Dataset records »

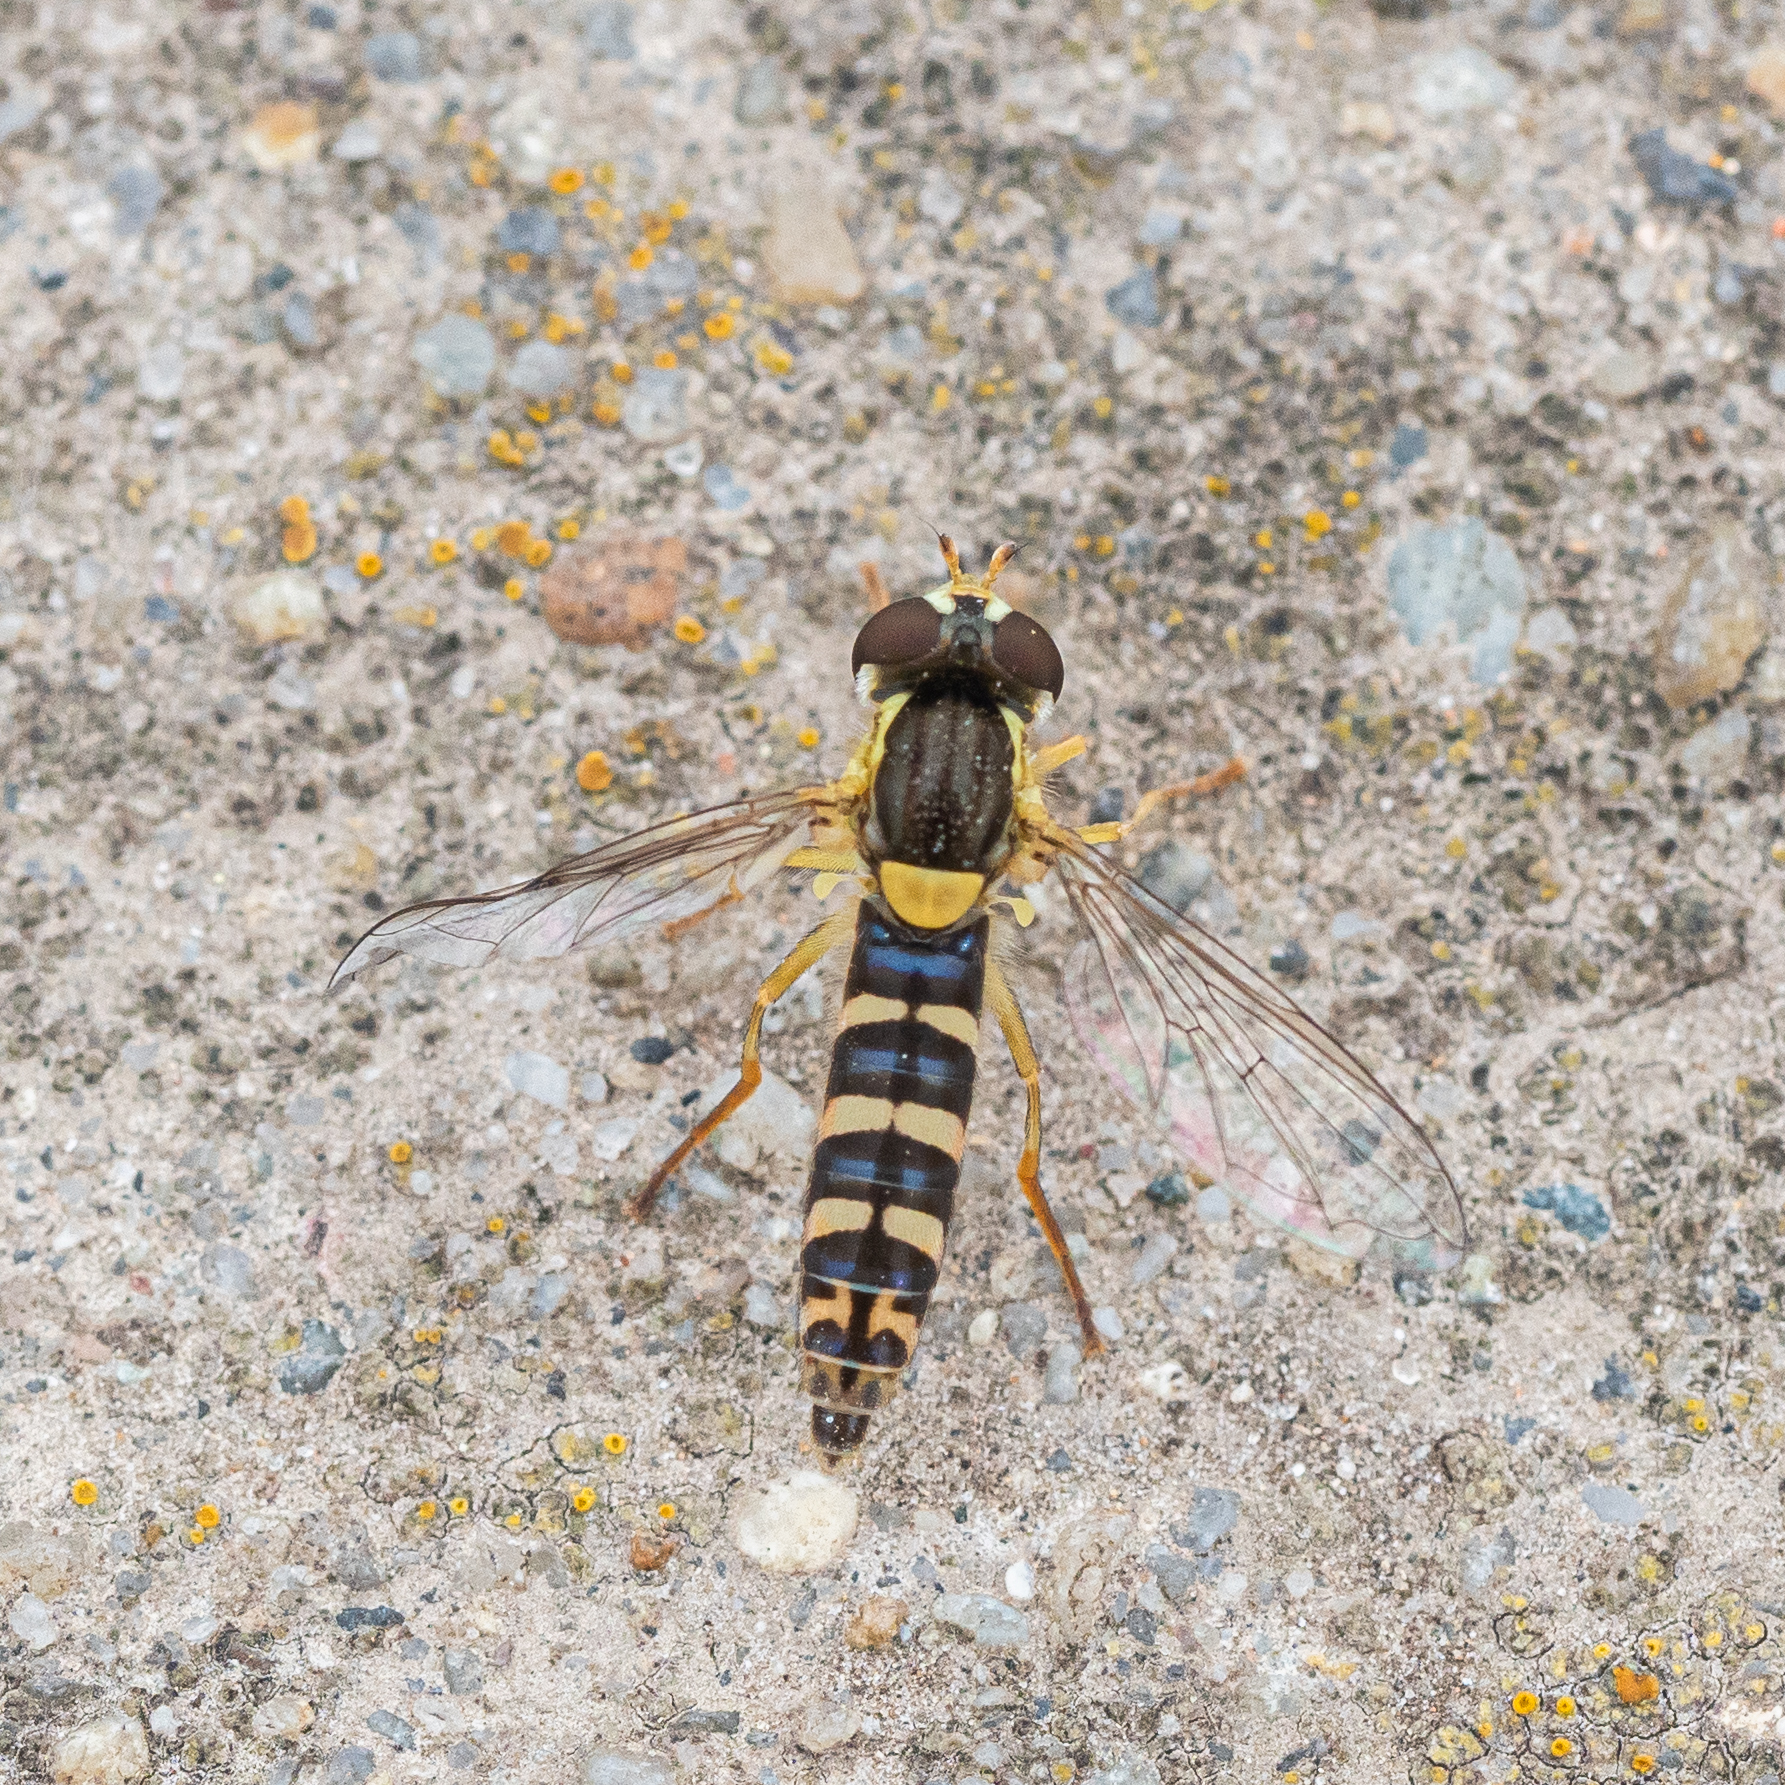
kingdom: Animalia
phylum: Arthropoda
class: Insecta
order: Diptera
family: Syrphidae
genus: Sphaerophoria
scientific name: Sphaerophoria
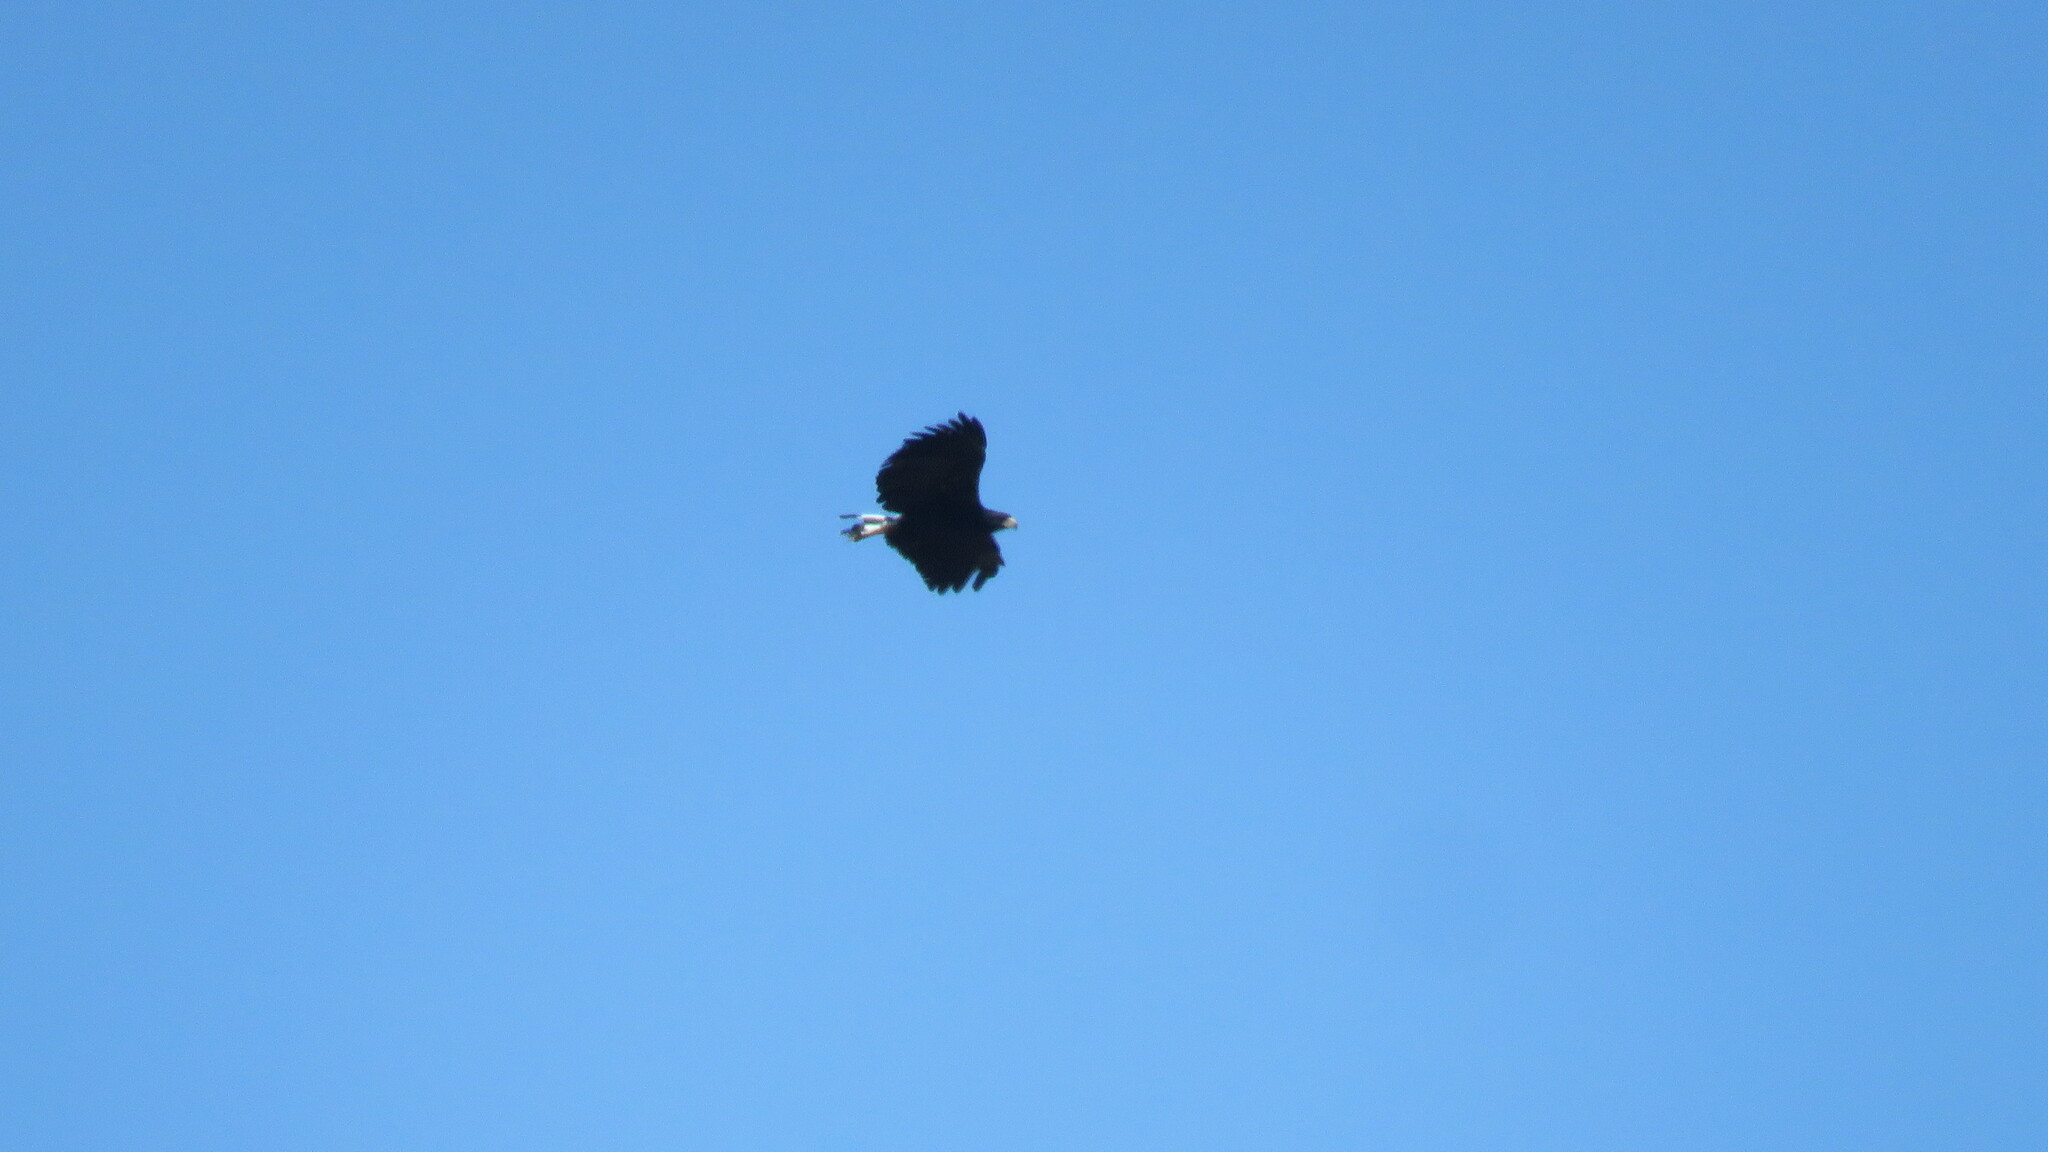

Your objective »
Edit the records so that "scientific name" becomes "taxon" wherever it appears, leaving everything else unchanged, and omit the pictures from your answer.

Written reply »
kingdom: Animalia
phylum: Arthropoda
class: Insecta
order: Diptera
family: Syrphidae
genus: Sphaerophoria
taxon: Sphaerophoria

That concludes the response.